Was wurde nicht alles versucht. Verstärkte Kontrollen, Security im Supermarkt, laute klassische Musik, mit der die Ecke von einem Rathaus-Büro aus beschallt wurde, und auch Rufe nach Überwachungskameras oder einer Schutzzone: An der Tatsache, dass das "Billa-Eck" vis-à-vis dem Rathaus jahrelang ein beliebter Treffpunkt für eine notorische Problemgruppe blieb, änderte das nichts – sehr zum Leidwesen von Unternehmerinnen und Unternehmern rund um den Platz, die immer wieder von Drogendeals am helllichten Tag oder auch brutalen Prügeleien innerhalb der Gruppe berichteten.

Mittlerweile ist das berüchtigte Eck aber weitgehend leer: "Wir haben in ein paar Wochen das geschafft, was der Stadt seit vielen Jahren nicht gelungen ist", sagen Kened Baftiaj und Gerald Gutschi. Baftiaj hat kürzlich das "Amaro" mit einem großen Gastgarten direkt neben dem berüchtigten Szene-Treffpunkt aufgesperrt, Gutschi ist mit seinem "Pronto" auf der anderen Seite des Supermarkts seit vielen Jahren ein Platzhirsch am Hauptplatz. Und weiß als solcher auch ein Lied von der "Billa-Eck"-Klientel zu singen: "Früher sind sie sogar ins Lokal gekommen und haben am Damenklo gedealt, während wir in der Küche waren." Die Polizei und die Sicherheitswache hätten viel zu selten eingegriffen.

Gemeinsam leisten sich die beiden Geschäftsleute auf Initiative Baftiajs nun einen privaten Security-Mann. "Ich hatte zuvor natürlich Bedenken, an dieser Ecke ein Lokal aufzusperren", sagt Baftiaj, der schon seit zwei Jahrzehnten das "Il Centro" am Mehlplatz führt. Nun habe es aber gut funktioniert, am "Billa-Eck" ist merkbar Ruhe eingekehrt. 

Treffpunkt hat sich lediglich verlagert

Neuer Treffpunkt ist der Brunnen – wie schon vor dem 2007 verhängten Alkoholverbot
Neuer Treffpunkt ist der Brunnen – wie schon vor dem 2007 verhängten Alkoholverbot © NM

Freilich: Der Treffpunkt der Gruppe hat sich nun damit lediglich verlagert – neuer alter Treff ist der Erzherzog-Johann-Brunnen mitten am Hauptplatz, der bis zum Verhängen des Alkoholverbots 2007 ein Treffpunkt war, wenn auch in ganz anderer Zusammensetzung. "Unterm Strich hat sich wenig verändert", konstatiert Ordnungswache-Chef Thomas Lambauer. Während bei Drogen oder Gewalt die Polizei eingreift, kontrolliert die Ordnungswache die Einhaltung des Alkoholverbots am Hauptplatz.

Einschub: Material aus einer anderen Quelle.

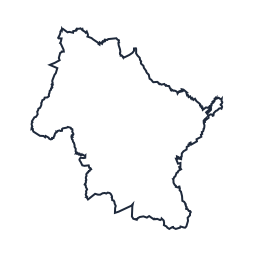 outline of Tala, Jalisco, Mexico, rotated 175°
{"feature_id": "50627088B29347766451470", "entity_name": "Tala", "entity_type": "district", "adm_level": 2, "iso_a3": "MEX", "parent_name": "Mexico", "parent_adm1": "Jalisco", "projection": "equal_earth", "projection_center": [-103.69, 20.61], "detail": "fine", "context": "isolated", "style": "outline", "palette": "slate", "viewbox_px": 256, "rotation_deg": 175, "n_neighbors": 0, "source": "geoboundaries", "source_scale": "gbopen_adm2", "svg_char_len": 5809}
<svg xmlns="http://www.w3.org/2000/svg" viewBox="0 0 256 256"><g transform="rotate(175 128 128)"><path d="M185.7,231.6L187.0,229.8L187.0,228.9L187.9,226.7L189.7,223.9L189.2,223.3L186.4,223.0L187.4,219.8L188.2,218.6L187.8,218.4L185.4,211.7L185.3,209.7L187.2,209.9L187.2,209.5L189.0,208.7L190.8,203.8L190.2,201.5L195.2,199.3L200.4,197.7L193.2,193.8L195.2,188.8L196.5,187.5L199.2,182.0L199.4,181.1L199.1,179.3L200.1,178.2L199.2,177.5L200.3,176.3L199.8,175.1L200.0,174.7L200.9,174.5L201.3,174.0L201.3,172.9L202.7,171.9L203.2,169.7L203.9,168.5L204.0,166.6L205.6,165.5L208.4,165.5L209.0,163.9L211.0,163.1L211.4,161.7L212.3,160.3L212.1,159.6L212.5,158.1L213.8,155.8L215.6,155.0L216.0,153.5L217.0,152.2L216.8,149.5L218.7,147.1L220.3,146.8L223.1,143.1L222.7,142.0L223.4,141.3L223.7,139.9L223.2,137.8L223.8,137.2L224.2,135.4L223.2,135.8L222.9,135.5L223.0,133.9L222.5,132.6L216.4,127.9L212.8,127.4L211.4,126.0L210.7,127.2L207.9,125.3L207.5,124.3L206.1,123.4L204.7,123.6L204.5,124.7L203.1,124.5L202.4,126.3L201.8,126.7L201.7,127.7L200.9,129.2L199.6,129.9L199.7,130.7L199.0,130.5L198.3,131.2L196.4,131.5L195.5,130.9L194.0,131.0L193.8,132.7L193.0,133.3L188.9,133.7L187.9,134.3L185.0,133.2L184.8,132.2L183.6,131.7L183.5,130.4L183.9,129.2L183.0,127.2L183.0,126.3L183.5,125.7L183.8,126.0L184.7,125.7L184.9,125.0L184.2,123.9L185.1,123.8L184.8,121.7L184.2,121.1L184.0,119.2L183.2,118.0L182.7,115.5L182.9,113.9L181.9,111.9L182.2,109.2L181.6,108.3L182.1,107.4L181.6,107.5L181.6,107.0L181.0,106.6L180.4,107.3L180.2,106.9L179.5,106.9L179.1,105.8L178.6,106.0L178.2,105.6L178.0,106.1L177.2,105.0L176.5,105.6L176.4,105.1L175.3,105.3L173.4,103.9L172.9,104.3L173.2,102.1L174.7,101.9L177.9,102.5L179.1,101.0L179.0,99.9L178.1,98.3L176.8,94.8L174.7,94.1L170.4,94.2L170.1,91.8L168.9,91.3L168.3,90.1L169.6,89.4L170.0,88.6L170.8,88.6L171.5,87.3L172.0,87.4L173.6,85.6L173.5,83.8L174.1,83.0L174.4,81.9L174.0,79.9L174.6,79.4L174.6,77.7L175.2,76.3L175.6,76.3L176.1,75.4L175.1,74.5L175.1,72.7L174.1,70.5L175.3,68.7L175.2,66.8L175.9,65.6L175.7,64.4L174.9,63.2L175.7,62.7L175.1,62.3L174.1,60.3L166.5,65.3L163.7,64.2L161.5,64.0L159.0,65.2L156.8,65.3L155.4,64.6L153.8,65.4L151.9,64.8L150.8,63.6L150.0,61.6L149.9,60.8L150.3,60.2L150.0,59.8L150.0,57.5L148.6,57.0L148.0,55.6L147.9,53.8L147.0,51.4L147.8,49.4L148.4,44.6L144.8,45.4L131.4,50.3L129.9,51.7L130.5,49.7L131.8,39.5L130.6,37.1L128.0,36.1L128.2,36.6L126.6,36.6L126.2,37.3L124.0,38.3L120.3,38.6L117.0,37.1L114.6,38.4L110.3,34.8L109.7,34.8L109.5,35.3L108.2,34.7L107.0,35.0L104.0,33.5L102.7,34.0L102.4,34.9L100.5,32.7L100.3,30.3L100.7,28.1L98.3,26.6L97.5,25.3L95.7,23.9L92.3,25.5L91.7,25.5L91.6,24.7L89.2,23.3L84.8,24.2L84.3,25.3L80.7,23.9L79.6,23.8L78.4,25.0L76.3,30.3L76.4,33.4L73.9,35.6L73.6,37.7L72.8,38.8L73.3,39.8L74.7,40.1L75.7,42.0L77.1,42.3L77.1,43.0L76.4,44.0L77.1,44.9L77.2,47.8L77.5,46.0L77.6,48.0L78.5,49.6L80.2,50.7L80.1,55.4L80.8,60.0L82.0,61.5L81.6,63.2L81.9,65.2L82.6,65.1L83.1,64.3L85.5,65.2L85.3,66.1L86.5,67.4L87.4,69.5L87.3,72.6L87.6,73.2L87.1,73.3L86.2,75.1L85.1,75.7L83.5,79.1L82.3,79.4L82.0,80.4L81.0,81.2L78.7,82.3L79.0,82.8L79.9,82.7L80.4,84.6L79.2,84.7L78.8,88.6L81.3,88.1L82.9,93.3L81.7,93.2L81.7,95.4L80.6,94.8L81.0,93.0L79.7,93.5L79.4,92.9L77.8,92.3L77.6,93.6L78.0,94.4L77.0,94.9L76.6,98.0L74.7,100.0L71.5,101.5L71.1,104.1L69.0,104.9L69.2,106.2L68.0,106.4L68.1,107.5L66.9,108.0L66.6,105.9L60.5,108.7L60.7,110.8L55.7,112.9L55.9,115.0L54.6,115.6L54.8,117.5L53.7,118.0L53.2,118.6L52.8,120.5L52.4,120.6L51.9,122.2L51.6,124.1L52.1,126.2L52.0,128.7L51.6,129.1L51.4,126.9L50.8,127.2L50.9,128.5L49.5,129.4L49.8,130.6L49.2,131.1L48.9,129.8L46.8,131.1L46.9,132.3L47.3,132.7L46.8,133.1L44.7,134.4L43.1,134.1L42.6,132.8L41.8,133.0L41.2,135.5L38.9,137.4L37.5,137.8L35.5,139.5L33.9,139.6L33.2,139.1L32.4,140.8L32.7,142.0L33.6,142.8L33.7,143.3L32.3,144.3L31.8,145.5L32.5,146.8L32.1,148.9L32.4,148.6L33.7,149.0L35.0,150.2L36.4,149.7L37.0,149.8L37.0,150.3L37.3,149.9L37.8,150.3L37.9,149.7L38.5,149.8L38.5,149.3L39.2,149.4L39.3,147.6L40.4,146.3L40.9,147.2L41.6,146.7L41.2,145.8L43.0,144.5L42.7,143.8L43.2,143.3L43.0,142.9L43.8,142.4L43.5,140.7L43.9,140.4L43.7,138.9L47.3,135.9L47.6,134.8L48.8,136.8L45.1,139.5L45.3,140.3L43.9,142.3L44.7,142.7L45.1,142.0L46.9,141.2L48.5,141.7L51.9,139.6L52.0,141.7L52.6,141.6L52.6,143.1L53.7,143.0L53.8,144.5L54.3,144.5L54.3,145.8L57.5,148.8L58.7,151.3L60.4,150.3L61.0,151.6L61.6,151.3L61.8,152.4L62.7,152.0L63.3,154.1L64.9,153.5L65.5,155.7L66.3,155.4L66.8,158.0L66.2,158.2L69.2,161.2L70.0,161.2L70.0,161.6L71.0,161.9L70.5,159.9L73.1,159.5L72.9,160.3L74.0,160.0L75.6,158.0L75.9,159.6L76.7,160.3L78.3,161.2L79.3,161.1L80.4,162.0L81.2,161.4L81.8,161.7L82.2,162.6L82.0,163.5L82.8,164.1L83.3,166.0L83.6,166.3L85.5,166.5L86.2,167.3L86.8,166.9L88.0,168.7L91.0,168.3L92.0,169.1L92.9,168.9L93.7,169.8L93.6,170.4L94.9,171.4L98.7,171.4L99.2,171.8L100.7,174.1L102.2,175.2L102.7,179.4L104.2,181.0L105.0,182.6L104.9,183.2L106.9,186.5L107.2,188.6L109.4,191.0L109.5,192.2L109.1,193.2L110.1,194.9L110.2,196.9L112.2,199.3L113.4,201.6L113.0,206.1L113.2,206.7L115.1,206.7L115.3,204.4L117.0,202.5L120.2,200.7L125.1,198.8L125.7,198.6L126.3,199.3L126.7,199.3L126.8,198.9L127.7,200.6L129.0,200.7L128.9,201.8L129.5,202.3L129.5,203.5L129.0,204.4L129.1,207.0L130.0,210.9L130.2,213.5L129.5,213.9L129.8,214.6L129.4,216.1L130.8,217.0L131.8,218.4L140.0,218.3L141.0,217.5L143.1,218.0L143.2,217.1L143.7,217.4L144.0,216.3L145.3,216.7L145.5,215.7L146.2,215.9L146.6,214.2L148.6,215.7L149.1,213.5L150.2,214.4L150.0,215.3L154.9,219.2L156.5,220.8L160.4,222.6L159.9,223.3L159.8,224.7L160.7,227.7L161.8,226.6L162.5,227.6L164.5,229.1L164.7,230.3L165.2,229.8L166.6,231.4L168.3,231.1L170.2,231.4L170.4,230.4L171.1,230.5L171.2,229.5L174.1,229.3L174.4,227.7L178.2,228.9L179.9,228.6L184.0,232.2L184.6,231.8L185.1,232.7L185.4,231.1L185.7,231.6Z" fill="none" stroke="#1e293b" stroke-width="2"/></g></svg>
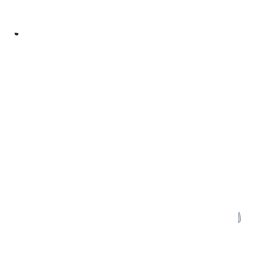 Alamoni, Tuvalu (highlighted)
{"feature_id": "33948139B55306304782384", "entity_name": "Alamoni", "entity_type": "district", "adm_level": 2, "iso_a3": "TUV", "parent_name": "Tuvalu", "parent_adm1": "", "projection": "equal_earth", "projection_center": [177.156, -7.249], "detail": "fine", "context": "in_parent", "style": "filled", "palette": "slate", "viewbox_px": 256, "rotation_deg": 0, "n_neighbors": 0, "source": "geoboundaries", "source_scale": "gbopen_adm2", "svg_char_len": 604}
<svg xmlns="http://www.w3.org/2000/svg" viewBox="0 0 256 256"><path d="M240.3,220.9L238.9,222.5L238.4,222.5L238.9,219.2L238.6,215.7L238.7,213.0L239.2,212.5L240.1,215.7L240.6,219.6L240.3,220.9Z" fill="#d9dde1" stroke="#a8b0b8" stroke-width="1"/><path d="M15.4,33.5L15.4,33.8L15.5,34.0L15.7,34.3L15.8,34.3L16.0,34.4L16.1,34.5L16.3,34.6L16.5,34.6L16.8,34.7L17.0,34.7L17.3,34.5L17.3,34.4L17.5,34.3L17.5,34.2L17.6,33.8L17.3,33.7L17.3,33.8L17.3,34.0L17.2,34.2L16.8,34.2L16.7,34.2L16.5,33.9L16.4,33.9L16.2,33.9L16.1,33.7L15.9,33.5L15.7,33.5L15.4,33.5Z" fill="#64748b" stroke="#1e293b" stroke-width="1.5"/></svg>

"Natürlich lösen sich die Leute nicht in Luft auf", sagt auch Harald Ploder, der das Streetwork der Caritas im Drogenbereich leitet. Dass solche Treffpunkte an einen anderen Ort in der Stadt wandern würden, sei aber nichts Außergewöhnliches. Die Szene begleitet man schon viele Jahre, fünf Mal pro Woche schaut jemand vorbei und berät bei Sucht-, aber auch bei Schuldenproblemen. Dabei gehe es aber ums Versorgen, nicht ums Vertreiben.

"Grundsätzlich darf sich auch jeder im öffentlichen Raum aufhalten", betont auch Andrea Fink, Leiterin des Sozialamts. Konflikte mit Passantinnen und Passanten seien eher die Ausnahme, oft gehe es hauptsächlich um ein subjektives Sicherheitsgefühl.

Am "Billa-Eck" selbst ist dennoch Ruhe eingekehrt, Security-Profi Stephan weicht tagsüber nicht von der Stelle. "Ich hatte natürlich große Bedenken, hier ein Lokal aufzusperren, und bin ihm sehr dankbar, dass das funktioniert", betont Baftiaj. Ihre private Initiative ist aufgegangen – dennoch hätten sich Gutschi und er Unterstützung der Stadt gewünscht.

Städtische Hilfe soll nun zumindest über den Verein "Sicher leben" kommen. Für dessen Sicherheits- und Präventionsprojekte – neben dem "Billa-Eck" geht es auch um den Volksgarten und um die öffentlichen Grillplätze – hat der Stadtsenat letzte Woche eine Förderung von 100.000 Euro beschlossen.